Tuesday, July 1, 2008

We Make Our Own Pizza

Tonight's menu is pizza. We make our own. This does not entail pouring sauce from a jar onto a lilypad of premade dough. It's all from scratcheroo. If I sound like I'm both crowing and looking down my nose at you simultaneously, you may be right. As much as I love all of the varied types of commercial pizza out there, from high (wood-fired with prosciutto at a sit-down restaurant) to low (frozen Pizza For One), I can't bring myself to spend money on something that I know how to make myself for a fraction of the cost.
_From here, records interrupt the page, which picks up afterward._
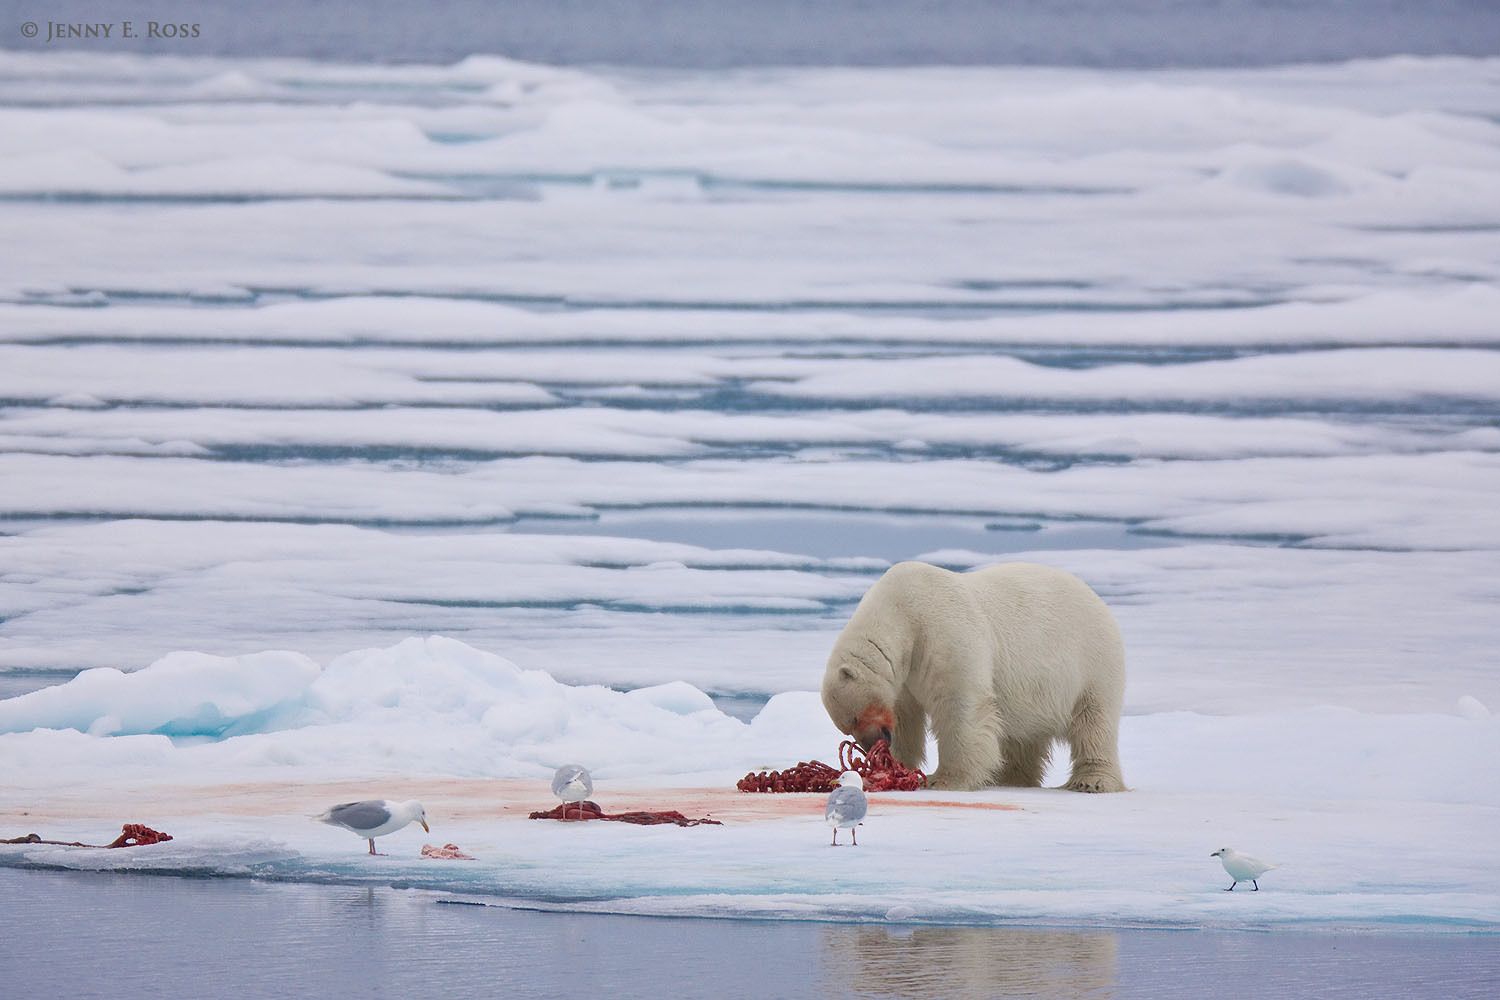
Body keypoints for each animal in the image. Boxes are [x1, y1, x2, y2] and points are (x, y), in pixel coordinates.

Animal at [820, 560, 1126, 792]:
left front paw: (944, 780)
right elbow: (907, 717)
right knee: (1023, 735)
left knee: (1093, 722)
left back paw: (1092, 781)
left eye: (854, 718)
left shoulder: (944, 634)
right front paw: (895, 765)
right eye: (847, 727)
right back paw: (1009, 778)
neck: (902, 611)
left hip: (1091, 662)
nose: (872, 744)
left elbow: (960, 705)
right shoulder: (906, 677)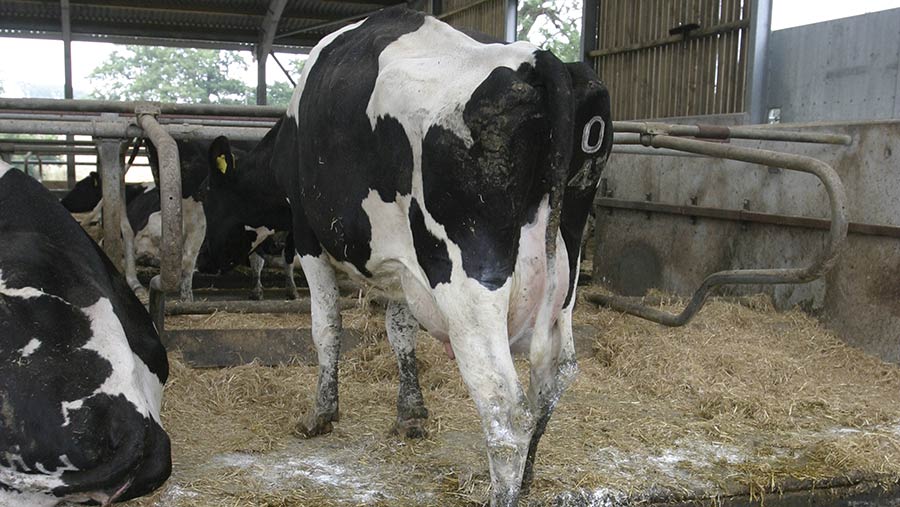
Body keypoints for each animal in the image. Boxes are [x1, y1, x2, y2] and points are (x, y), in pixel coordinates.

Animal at [207, 5, 612, 506]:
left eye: (207, 194)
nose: (205, 261)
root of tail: (539, 60)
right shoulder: (402, 265)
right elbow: (401, 333)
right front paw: (410, 414)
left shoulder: (308, 237)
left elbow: (326, 328)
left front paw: (320, 414)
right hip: (564, 278)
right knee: (554, 380)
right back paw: (528, 478)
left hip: (468, 284)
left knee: (503, 404)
The mystical Pizza Knowledge was bestowed on me at a cooking class I took at Orange Tree Imports
before I had kids. The flour is a special high-gluten stuff from an Italian specialty store that makes the dough marvellously elastic and well-behaved. The sauce is straight 6-in-1 ground tomatoes from a can. I cook the end result on a scary-looking pizza stone that is splotched with the charred remains of Pizzas Past. The pies are always a bit misshapen, or as I call it, "rustic." I get tired of my own pizza sometimes but ordering in would feel like a deep, personal failure. This is probably something appropriately worked through in therapy.

On the horizon: homemade chocolate/peanut butter sandwich cookies; vegetable biryani; mushroom lasagna.